We designed and implemented an EMI scheme for a high-tech, app based company. The company wanted to retain its employees to build up the company for sale. The company qualified for the EMI scheme, thus providing considerable tax advantages for the employees.  Additionally, when employees exercise their EMI options, the company will gain a substantial corporation tax deduction, equal to the employees’ tax savings.

EMI scheme: first steps

We reviewed the company’s proposed share options to ensure they qualified for EMI tax relief.  At the time, the conditions an employee and the company must satisfy to qualify for an EMI scheme were:

  • The company has fewer than 250 employees
  • The gross current assets of the company do not exceed £30 million
  • The employee works at least 25 hours a week for the company, or if less, for at least 75% of their working time
  • The employee individual limit for EMI options is currently £250,000

We prepared a preliminary “back of the envelope” company valuation so the employer and employees could consider:

  • What the options were actually worth;
  • Whether they wanted to implement the EMI scheme.

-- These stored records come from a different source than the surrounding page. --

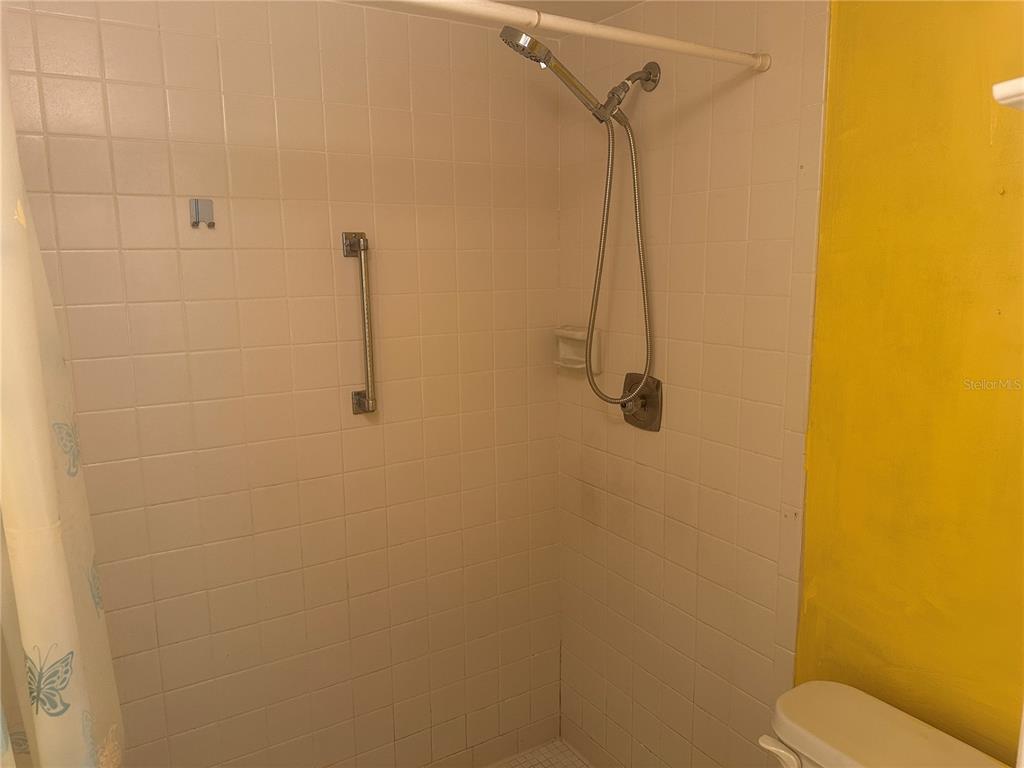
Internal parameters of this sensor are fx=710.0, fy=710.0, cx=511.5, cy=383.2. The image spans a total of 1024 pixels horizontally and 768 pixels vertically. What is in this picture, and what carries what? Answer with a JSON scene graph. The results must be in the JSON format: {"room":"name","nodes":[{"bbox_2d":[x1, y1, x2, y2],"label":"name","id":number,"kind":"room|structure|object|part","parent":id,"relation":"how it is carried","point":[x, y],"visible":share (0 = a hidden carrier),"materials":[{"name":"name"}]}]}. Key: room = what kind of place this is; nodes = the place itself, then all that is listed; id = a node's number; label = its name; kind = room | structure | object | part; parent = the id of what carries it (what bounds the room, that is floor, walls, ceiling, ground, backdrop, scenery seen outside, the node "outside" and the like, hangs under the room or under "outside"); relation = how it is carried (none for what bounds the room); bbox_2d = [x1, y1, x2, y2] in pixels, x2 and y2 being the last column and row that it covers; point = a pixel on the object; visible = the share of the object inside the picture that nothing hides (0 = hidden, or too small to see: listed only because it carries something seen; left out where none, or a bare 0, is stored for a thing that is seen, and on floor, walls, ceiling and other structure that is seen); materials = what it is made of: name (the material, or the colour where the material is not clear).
{"room":"bathroom","nodes":[
{"label":"bathroom","id":0,"kind":"room"},
{"bbox_2d":[2,0,562,765],"label":"tiled back wall","id":1,"kind":"structure","parent":0,"point":[200,257],"materials":[{"name":"beige tile"}]},
{"bbox_2d":[189,198,214,227],"label":"wall hook","id":2,"kind":"object","parent":1,"relation":"attached to","point":[208,205],"visible":0.98,"materials":[{"name":"silver metal"}]},
{"bbox_2d":[341,229,376,413],"label":"grab bar","id":3,"kind":"object","parent":1,"relation":"attached to","point":[363,246],"visible":0.99,"materials":[{"name":"silver metal"}]},
{"label":"bracket","id":4,"kind":"part","parent":3,"relation":"part of","materials":[{"name":"silver metal"}]},
{"label":"bracket","id":5,"kind":"part","parent":3,"relation":"part of","materials":[{"name":"silver metal"}]},
{"bbox_2d":[338,0,643,37],"label":"ceiling","id":6,"kind":"structure","parent":0,"point":[594,18],"materials":[{"name":"white paint"}]},
{"bbox_2d":[486,738,592,767],"label":"shower floor","id":7,"kind":"structure","parent":0,"point":[569,762],"materials":[{"name":"beige tile"}]},
{"bbox_2d":[551,0,833,767],"label":"tiled wall","id":8,"kind":"structure","parent":0,"point":[724,147],"materials":[{"name":"beige tile"}]},
{"bbox_2d":[382,0,768,70],"label":"shower curtain rod","id":9,"kind":"object","parent":8,"relation":"attached to","point":[514,11],"visible":0.98,"materials":[{"name":"white metal"}]},
{"bbox_2d":[0,45,124,765],"label":"shower curtain","id":10,"kind":"object","parent":9,"relation":"hanging from","point":[41,620],"visible":0.99,"materials":[{"name":"fabric"}]},
{"bbox_2d":[553,326,600,372],"label":"soap dish","id":11,"kind":"object","parent":8,"relation":"attached to","point":[571,353],"visible":0.76,"materials":[{"name":"ceramic"}]},
{"bbox_2d":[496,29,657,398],"label":"shower head","id":12,"kind":"object","parent":8,"relation":"attached to","point":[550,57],"visible":0.97},
{"bbox_2d":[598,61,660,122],"label":"shower arm","id":13,"kind":"object","parent":8,"relation":"attached to","point":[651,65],"visible":0.93},
{"bbox_2d":[621,371,663,431],"label":"shower valve","id":14,"kind":"object","parent":8,"relation":"attached to","point":[637,418],"visible":0.79,"materials":[{"name":"metal"}]},
{"bbox_2d":[760,681,1009,767],"label":"toilet","id":15,"kind":"object","parent":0,"point":[927,730],"visible":0.99,"materials":[{"name":"white ceramic"}]},
{"label":"flush lever","id":16,"kind":"part","parent":15,"relation":"part of","materials":[{"name":"white plastic"}]},
{"bbox_2d":[801,0,1023,764],"label":"yellow wall","id":17,"kind":"structure","parent":0,"point":[849,128],"materials":[{"name":"yellow paint"}]},
{"bbox_2d":[992,76,1023,109],"label":"wall shelf","id":18,"kind":"object","parent":17,"relation":"attached to","point":[1003,93],"visible":0.99,"materials":[{"name":"white"}]}
]}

Once we had the go-ahead, with the company we:

  • Prepared a valuation;
  • Agreed that valuation with HMRC;
  • Established the tax market value for EMI option grant purposes.

Drafting the EMI scheme

We drafted the EMI scheme to permit the employer to:

  • Determine when the options could be exercised;
  • Retain some flexibility to reward the employees ahead of an exit;
  • Encourage employees to hit performance targets.

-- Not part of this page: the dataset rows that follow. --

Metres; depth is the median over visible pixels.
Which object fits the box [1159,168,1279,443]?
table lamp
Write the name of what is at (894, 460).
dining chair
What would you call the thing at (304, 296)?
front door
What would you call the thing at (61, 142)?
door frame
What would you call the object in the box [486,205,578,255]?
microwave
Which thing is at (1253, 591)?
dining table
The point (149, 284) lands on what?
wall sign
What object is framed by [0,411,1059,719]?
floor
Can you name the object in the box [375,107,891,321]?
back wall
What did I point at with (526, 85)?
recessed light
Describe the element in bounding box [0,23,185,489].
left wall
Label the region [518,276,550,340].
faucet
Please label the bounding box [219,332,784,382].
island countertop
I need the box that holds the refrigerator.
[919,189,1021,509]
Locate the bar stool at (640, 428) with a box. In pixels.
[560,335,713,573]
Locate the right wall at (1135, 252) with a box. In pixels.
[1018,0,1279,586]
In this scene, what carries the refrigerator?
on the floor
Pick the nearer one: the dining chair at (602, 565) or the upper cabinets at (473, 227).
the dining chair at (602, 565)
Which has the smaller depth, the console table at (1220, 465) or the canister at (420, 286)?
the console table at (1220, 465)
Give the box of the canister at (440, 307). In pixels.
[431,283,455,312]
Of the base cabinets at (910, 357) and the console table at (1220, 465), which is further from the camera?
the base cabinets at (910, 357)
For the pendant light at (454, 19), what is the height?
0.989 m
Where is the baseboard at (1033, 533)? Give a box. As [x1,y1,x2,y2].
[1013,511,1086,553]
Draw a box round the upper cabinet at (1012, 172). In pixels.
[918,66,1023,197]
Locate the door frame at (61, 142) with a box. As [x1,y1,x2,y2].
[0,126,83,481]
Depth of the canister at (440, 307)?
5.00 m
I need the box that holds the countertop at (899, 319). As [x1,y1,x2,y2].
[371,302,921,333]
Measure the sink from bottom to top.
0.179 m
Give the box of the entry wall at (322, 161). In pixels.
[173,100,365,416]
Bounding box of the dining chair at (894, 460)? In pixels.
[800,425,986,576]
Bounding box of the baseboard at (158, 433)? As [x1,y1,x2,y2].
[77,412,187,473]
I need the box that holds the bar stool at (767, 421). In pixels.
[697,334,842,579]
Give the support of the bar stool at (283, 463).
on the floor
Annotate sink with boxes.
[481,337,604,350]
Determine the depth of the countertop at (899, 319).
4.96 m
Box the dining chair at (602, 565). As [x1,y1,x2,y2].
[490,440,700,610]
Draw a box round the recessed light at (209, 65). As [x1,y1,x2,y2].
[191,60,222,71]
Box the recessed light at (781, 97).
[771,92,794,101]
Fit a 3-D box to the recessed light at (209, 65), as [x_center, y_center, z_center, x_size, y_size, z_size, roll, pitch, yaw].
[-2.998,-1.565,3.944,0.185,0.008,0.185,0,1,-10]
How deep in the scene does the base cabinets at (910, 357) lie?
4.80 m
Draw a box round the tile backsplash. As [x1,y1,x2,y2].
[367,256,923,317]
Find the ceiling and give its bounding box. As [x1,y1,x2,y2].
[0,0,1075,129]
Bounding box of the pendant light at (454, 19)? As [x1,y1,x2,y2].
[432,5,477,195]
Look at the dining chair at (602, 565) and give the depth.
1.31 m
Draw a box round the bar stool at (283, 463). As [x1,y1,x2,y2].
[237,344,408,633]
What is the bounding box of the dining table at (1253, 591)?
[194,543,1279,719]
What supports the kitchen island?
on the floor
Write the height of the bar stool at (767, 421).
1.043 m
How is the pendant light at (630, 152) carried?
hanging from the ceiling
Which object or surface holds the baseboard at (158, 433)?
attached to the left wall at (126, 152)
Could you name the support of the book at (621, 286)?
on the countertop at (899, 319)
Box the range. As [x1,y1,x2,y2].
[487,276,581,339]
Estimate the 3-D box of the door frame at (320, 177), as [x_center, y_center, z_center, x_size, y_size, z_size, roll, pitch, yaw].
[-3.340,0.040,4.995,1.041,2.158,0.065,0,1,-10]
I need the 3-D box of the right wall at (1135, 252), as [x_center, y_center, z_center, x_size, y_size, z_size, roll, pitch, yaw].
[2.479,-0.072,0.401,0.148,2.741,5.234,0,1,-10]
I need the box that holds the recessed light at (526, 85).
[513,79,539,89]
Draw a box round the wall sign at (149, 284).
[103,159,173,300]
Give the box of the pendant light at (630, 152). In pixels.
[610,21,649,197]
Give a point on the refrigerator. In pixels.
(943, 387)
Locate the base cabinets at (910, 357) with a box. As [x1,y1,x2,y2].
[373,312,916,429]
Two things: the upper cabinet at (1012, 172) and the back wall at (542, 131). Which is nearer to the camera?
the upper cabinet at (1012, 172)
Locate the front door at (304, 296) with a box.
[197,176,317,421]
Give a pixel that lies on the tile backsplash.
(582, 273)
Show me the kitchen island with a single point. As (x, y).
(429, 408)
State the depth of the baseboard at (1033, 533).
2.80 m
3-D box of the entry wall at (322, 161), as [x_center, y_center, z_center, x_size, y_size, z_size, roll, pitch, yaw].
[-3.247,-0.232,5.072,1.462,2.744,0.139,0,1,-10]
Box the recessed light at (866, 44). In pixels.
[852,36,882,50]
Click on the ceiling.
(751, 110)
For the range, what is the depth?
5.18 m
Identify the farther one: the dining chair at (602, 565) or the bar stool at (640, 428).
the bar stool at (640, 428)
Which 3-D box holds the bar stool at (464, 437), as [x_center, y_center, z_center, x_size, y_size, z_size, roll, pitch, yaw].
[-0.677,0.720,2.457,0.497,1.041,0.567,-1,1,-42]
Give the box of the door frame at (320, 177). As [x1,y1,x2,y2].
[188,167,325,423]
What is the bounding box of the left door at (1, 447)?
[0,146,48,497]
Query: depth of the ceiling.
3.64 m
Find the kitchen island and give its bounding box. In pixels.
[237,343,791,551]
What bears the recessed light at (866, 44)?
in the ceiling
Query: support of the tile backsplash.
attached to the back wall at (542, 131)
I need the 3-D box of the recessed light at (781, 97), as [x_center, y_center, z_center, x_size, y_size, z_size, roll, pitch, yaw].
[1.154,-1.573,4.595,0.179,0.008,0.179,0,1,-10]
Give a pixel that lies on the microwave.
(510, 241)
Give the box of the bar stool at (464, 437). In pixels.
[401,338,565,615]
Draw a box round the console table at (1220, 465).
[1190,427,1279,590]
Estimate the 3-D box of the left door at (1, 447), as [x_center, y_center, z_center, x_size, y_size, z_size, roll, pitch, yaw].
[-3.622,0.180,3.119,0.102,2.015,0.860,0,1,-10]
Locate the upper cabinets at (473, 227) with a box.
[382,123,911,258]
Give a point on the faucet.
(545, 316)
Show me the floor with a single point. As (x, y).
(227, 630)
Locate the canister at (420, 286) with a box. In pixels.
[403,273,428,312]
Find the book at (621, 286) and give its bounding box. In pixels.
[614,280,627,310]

We next revised the company’s articles and shareholders agreement to clarify how the majority and minority shareholder would behave towards each other.

Drag-along provisions

To ensure employees could not delay or prevent any future company sale, we included drag-along rights.  Under a drag-along provision, when one or more shareholders who together hold a certain percentage of shares, sell their shares to a third party, the remaining minority shareholders must also sell their shares on the same terms to the third party.

Tag along provisions

We protected the minority shareholders with tag-along provisions. These provide that a shareholder holding a certain percentage of shares cannot sell their shares to a third party unless it procures that the third party buyer also offers to purchase all other shares of the other shareholders at the same price.

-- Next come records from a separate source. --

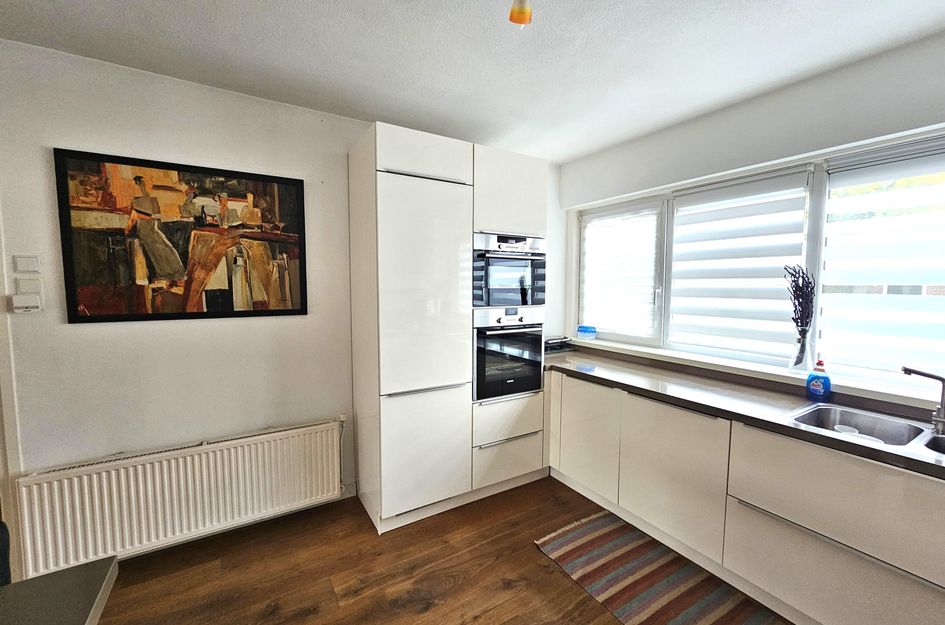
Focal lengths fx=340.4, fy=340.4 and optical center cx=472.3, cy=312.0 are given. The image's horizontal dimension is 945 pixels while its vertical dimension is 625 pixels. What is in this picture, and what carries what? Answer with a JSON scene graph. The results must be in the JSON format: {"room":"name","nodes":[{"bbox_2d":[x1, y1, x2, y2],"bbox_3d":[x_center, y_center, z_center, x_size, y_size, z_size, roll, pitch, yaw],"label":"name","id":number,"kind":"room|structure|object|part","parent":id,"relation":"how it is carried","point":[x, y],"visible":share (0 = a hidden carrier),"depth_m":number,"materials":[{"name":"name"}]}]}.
{"room":"kitchen","nodes":[
{"label":"kitchen","id":0,"kind":"room"},
{"bbox_2d":[0,40,563,556],"bbox_3d":[-1.228,0.021,2.192,4.818,2.596,0.174,-2,5,-32],"label":"left wall","id":1,"kind":"structure","parent":0,"point":[145,336],"depth_m":1.85,"materials":[{"name":"white paint"}]},
{"bbox_2d":[0,211,25,583],"bbox_3d":[-2.534,0.279,1.425,0.874,2.177,0.254,-2,5,-32],"label":"door frame","id":2,"kind":"structure","parent":1,"relation":"attached to","point":[0,434],"depth_m":1.59,"materials":[{"name":"white paint"}]},
{"bbox_2d":[14,255,39,272],"bbox_3d":[-2.067,-0.225,1.580,0.073,0.077,0.016,-2,5,-32],"label":"light switch","id":3,"kind":"object","parent":1,"relation":"attached to","point":[30,266],"visible":0.98,"depth_m":1.57,"materials":[{"name":"white plastic"}]},
{"bbox_2d":[11,294,42,312],"bbox_3d":[-2.022,-0.042,1.548,0.086,0.074,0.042,-2,5,-32],"label":"thermostat","id":4,"kind":"object","parent":1,"relation":"attached to","point":[26,299],"visible":0.99,"depth_m":1.53,"materials":[{"name":"white plastic"}]},
{"bbox_2d":[14,276,42,294],"bbox_3d":[-2.042,-0.117,1.567,0.077,0.074,0.015,-2,5,-32],"label":"light switch","id":5,"kind":"object","parent":1,"relation":"attached to","point":[23,290],"visible":0.99,"depth_m":1.56,"materials":[{"name":"white plastic"}]},
{"bbox_2d":[14,418,344,574],"bbox_3d":[-1.491,0.986,1.924,1.427,0.506,0.090,-2,5,-32],"label":"radiator","id":6,"kind":"object","parent":1,"relation":"attached to","point":[189,474],"visible":0.99,"depth_m":1.80,"materials":[{"name":"white metal"}]},
{"bbox_2d":[54,147,308,323],"bbox_3d":[-1.504,-0.382,1.878,0.977,0.840,0.031,-2,5,-32],"label":"framed painting","id":7,"kind":"object","parent":1,"relation":"attached to","point":[256,206],"visible":0.99,"depth_m":1.81,"materials":[{"name":"multicoloured paint"}]},
{"bbox_2d":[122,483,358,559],"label":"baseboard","id":8,"kind":"structure","parent":1,"relation":"attached to","point":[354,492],"depth_m":2.15,"materials":[{"name":"white paint"}]},
{"bbox_2d":[90,476,791,624],"bbox_3d":[-0.057,1.529,0.281,5.151,0.100,4.897,-2,5,-32],"label":"floor","id":9,"kind":"structure","parent":0,"point":[531,554],"depth_m":1.77,"materials":[{"name":"brown wood"}]},
{"bbox_2d":[0,519,10,585],"bbox_3d":[-1.673,0.976,0.883,0.507,0.891,0.536,-2,5,-32],"label":"chair","id":10,"kind":"object","parent":9,"relation":"on","point":[6,574],"visible":0.58,"depth_m":1.13,"materials":[{"name":"fabric"}]},
{"bbox_2d":[0,556,118,624],"bbox_3d":[-1.163,1.102,0.266,1.091,0.739,1.146,-2,5,-32],"label":"table","id":11,"kind":"object","parent":9,"relation":"on","point":[74,576],"visible":1,"depth_m":0.83,"materials":[{"name":"grey"}]},
{"bbox_2d":[348,123,547,533],"bbox_3d":[-0.146,0.128,2.501,1.249,2.346,0.644,-2,5,-32],"label":"tall cabinet","id":12,"kind":"object","parent":9,"relation":"on","point":[391,181],"visible":0.91,"depth_m":2.11,"materials":[{"name":"white"}]},
{"bbox_3d":[-0.280,0.827,2.081,0.534,0.686,0.102,-2,5,-32],"label":"door","id":13,"kind":"part","parent":12,"relation":"part of","materials":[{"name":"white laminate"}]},
{"bbox_3d":[-0.275,-0.919,1.972,0.529,0.235,0.094,-2,5,-32],"label":"door","id":14,"kind":"part","parent":12,"relation":"part of","materials":[{"name":"white"}]},
{"bbox_3d":[-0.261,-0.105,2.003,0.535,1.232,0.116,-2,5,-32],"label":"door","id":15,"kind":"part","parent":12,"relation":"part of","materials":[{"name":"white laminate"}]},
{"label":"drawer handle","id":16,"kind":"part","parent":12,"relation":"part of","materials":[{"name":"silver metal"}]},
{"bbox_2d":[472,308,544,401],"bbox_3d":[0.173,0.262,2.596,0.591,0.608,0.581,-2,5,-32],"label":"oven","id":17,"kind":"object","parent":12,"relation":"in","point":[533,379],"visible":0.77,"depth_m":2.38,"materials":[{"name":"metal"}]},
{"bbox_2d":[471,231,545,307],"bbox_3d":[0.151,-0.300,2.549,0.626,0.483,0.564,-2,5,-32],"label":"microwave oven","id":18,"kind":"object","parent":12,"relation":"in","point":[494,301],"visible":0.77,"depth_m":2.33,"materials":[{"name":"metal"}]},
{"bbox_3d":[0.242,1.016,2.360,0.498,0.267,0.101,-2,5,-32],"label":"drawer","id":19,"kind":"part","parent":12,"relation":"part of","materials":[{"name":"white"}]},
{"bbox_3d":[0.247,0.742,2.342,0.502,0.244,0.123,-2,5,-32],"label":"drawer","id":20,"kind":"part","parent":12,"relation":"part of","materials":[{"name":"white"}]},
{"bbox_3d":[0.256,-0.788,2.302,0.479,0.536,0.111,-2,5,-32],"label":"upper cabinet door","id":21,"kind":"part","parent":12,"relation":"part of","materials":[{"name":"white"}]},
{"bbox_2d":[534,508,788,624],"bbox_3d":[1.142,1.399,1.322,0.742,0.010,1.974,-2,5,-32],"label":"striped rug","id":22,"kind":"object","parent":9,"relation":"on","point":[592,525],"visible":0.99,"depth_m":1.74,"materials":[{"name":"carpet"}]},
{"bbox_2d":[546,365,944,624],"bbox_3d":[1.460,0.942,1.663,0.649,0.878,3.316,-2,5,-32],"label":"base cabinet","id":23,"kind":"object","parent":9,"relation":"on","point":[585,385],"visible":0.81,"depth_m":1.56,"materials":[{"name":"white paint"}]},
{"bbox_3d":[0.754,0.856,2.352,0.052,0.660,0.527,-2,5,-32],"label":"cabinet door","id":24,"kind":"part","parent":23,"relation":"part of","materials":[{"name":"white"}]},
{"bbox_3d":[1.073,0.899,1.915,0.082,0.660,0.602,-2,5,-32],"label":"cabinet door","id":25,"kind":"part","parent":23,"relation":"part of","materials":[{"name":"white"}]},
{"bbox_2d":[540,345,944,480],"bbox_3d":[1.528,0.482,1.731,0.673,0.042,3.399,-2,5,-32],"label":"countertop","id":26,"kind":"structure","parent":23,"relation":"on","point":[605,370],"depth_m":1.78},
{"bbox_2d":[544,336,573,352],"bbox_3d":[0.710,0.283,3.106,0.349,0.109,0.271,-2,5,-32],"label":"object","id":27,"kind":"object","parent":26,"relation":"on","point":[552,343],"visible":0.69,"depth_m":3.03,"materials":[{"name":"black"}]},
{"bbox_2d":[805,359,831,401],"bbox_3d":[1.786,0.346,1.761,0.068,0.214,0.098,-2,5,-32],"label":"dish soap bottle","id":28,"kind":"object","parent":26,"relation":"on","point":[809,385],"visible":1,"depth_m":1.74,"materials":[{"name":"blue plastic"}]},
{"bbox_2d":[785,403,944,461],"bbox_3d":[1.763,0.575,1.303,0.499,0.159,0.809,-2,5,-32],"label":"sink","id":29,"kind":"object","parent":26,"relation":"in","point":[895,427],"visible":0.56,"depth_m":1.53,"materials":[{"name":"silver metal"}]},
{"bbox_2d":[833,424,858,434],"bbox_3d":[1.698,0.568,1.545,0.083,0.086,0.083,-2,5,-32],"label":"cup","id":30,"kind":"object","parent":29,"relation":"in","point":[840,429],"visible":0.41,"depth_m":1.56,"materials":[{"name":"white plastic"}]},
{"bbox_2d":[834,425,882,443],"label":"bowl","id":31,"kind":"object","parent":29,"relation":"in","point":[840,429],"visible":0.24,"depth_m":1.51,"materials":[{"name":"white plastic"}]},
{"bbox_2d":[900,366,944,434],"bbox_3d":[1.866,0.352,1.393,0.211,0.264,0.132,1,4,5],"label":"tap","id":32,"kind":"object","parent":29,"relation":"on","point":[940,378],"visible":1,"depth_m":1.40,"materials":[{"name":"silver metal"}]},
{"bbox_3d":[1.525,0.759,1.351,0.084,0.344,0.873,-2,5,-32],"label":"drawer","id":33,"kind":"part","parent":23,"relation":"part of","materials":[{"name":"white"}]},
{"bbox_2d":[0,0,944,163],"bbox_3d":[-0.036,-1.142,0.255,4.966,0.109,4.524,-2,5,-32],"label":"ceiling","id":34,"kind":"structure","parent":0,"point":[570,153],"depth_m":1.57,"materials":[{"name":"white paint"}]},
{"bbox_2d":[507,0,531,27],"bbox_3d":[0.166,-1.066,1.159,0.100,0.170,0.101,-2,5,-32],"label":"ceiling light","id":35,"kind":"object","parent":34,"relation":"hanging from","point":[522,13],"visible":0.99,"depth_m":1.15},
{"bbox_2d":[560,31,944,406],"bbox_3d":[1.940,0.092,1.723,0.215,2.592,4.148,-2,5,-32],"label":"window wall","id":36,"kind":"structure","parent":0,"point":[725,113],"depth_m":1.91,"materials":[{"name":"paint"}]},
{"bbox_2d":[562,334,944,416],"bbox_3d":[1.706,0.350,2.005,0.225,0.058,2.769,-2,5,-32],"label":"window sill","id":37,"kind":"structure","parent":36,"relation":"attached to","point":[759,368],"depth_m":1.91,"materials":[{"name":"white"}]},
{"bbox_2d":[577,324,596,339],"bbox_3d":[1.012,0.171,3.034,0.124,0.110,0.161,-2,5,-32],"label":"blue container","id":38,"kind":"object","parent":37,"relation":"on","point":[585,330],"visible":1,"depth_m":2.99,"materials":[{"name":"blue plastic"}]},
{"bbox_2d":[788,330,813,372],"bbox_3d":[1.815,0.215,1.884,0.111,0.220,0.111,-2,5,-32],"label":"glass vase","id":39,"kind":"object","parent":37,"relation":"on","point":[799,356],"visible":0.97,"depth_m":1.86,"materials":[{"name":"clear glass"}]},
{"bbox_2d":[782,265,816,339],"bbox_3d":[1.754,0.022,1.836,0.157,0.547,0.166,4,6,43],"label":"dried branches","id":40,"kind":"object","parent":39,"relation":"in","point":[796,290],"visible":0.82,"depth_m":1.81,"materials":[{"name":"plant"}]},
{"bbox_2d":[572,128,944,396],"bbox_3d":[1.816,-0.268,2.070,0.139,1.189,2.946,-2,5,-32],"label":"window","id":41,"kind":"structure","parent":36,"relation":"in","point":[818,194],"depth_m":1.93,"materials":[{"name":"white"}]},
{"bbox_2d":[579,201,661,338],"bbox_3d":[1.199,-0.349,2.912,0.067,1.054,0.781,-2,5,-32],"label":"roller blind","id":42,"kind":"object","parent":41,"relation":"attached to","point":[592,223],"visible":0.96,"depth_m":2.84,"materials":[{"name":"white fabric"}]},
{"bbox_2d":[666,167,811,363],"bbox_3d":[1.623,-0.284,2.193,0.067,1.066,0.736,-2,5,-32],"label":"roller blind","id":43,"kind":"object","parent":41,"relation":"attached to","point":[773,181],"visible":0.93,"depth_m":2.12,"materials":[{"name":"white fabric"}]},
{"bbox_2d":[818,136,944,381],"bbox_3d":[2.140,-0.231,1.485,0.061,1.111,0.906,-2,5,-32],"label":"roller blind","id":44,"kind":"object","parent":41,"relation":"attached to","point":[842,181],"visible":0.98,"depth_m":1.66,"materials":[{"name":"white fabric"}]}
]}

Good & bad leaver provisions

The company did not want an employee to leave the company, and take shares with them. So we included good and bad leaver provisions in the articles. These provisions mean that when an employee leaves a company, there is an automatic transfer of the employees’ shares.

Employees will be treated as:

  • Good leavers: typically on death, disability and sometimes, redundancy, who get “fair value”.
  • Bad leavers: dismissed for other reasons or resigning, who get par value or the price paid on subscription if higher.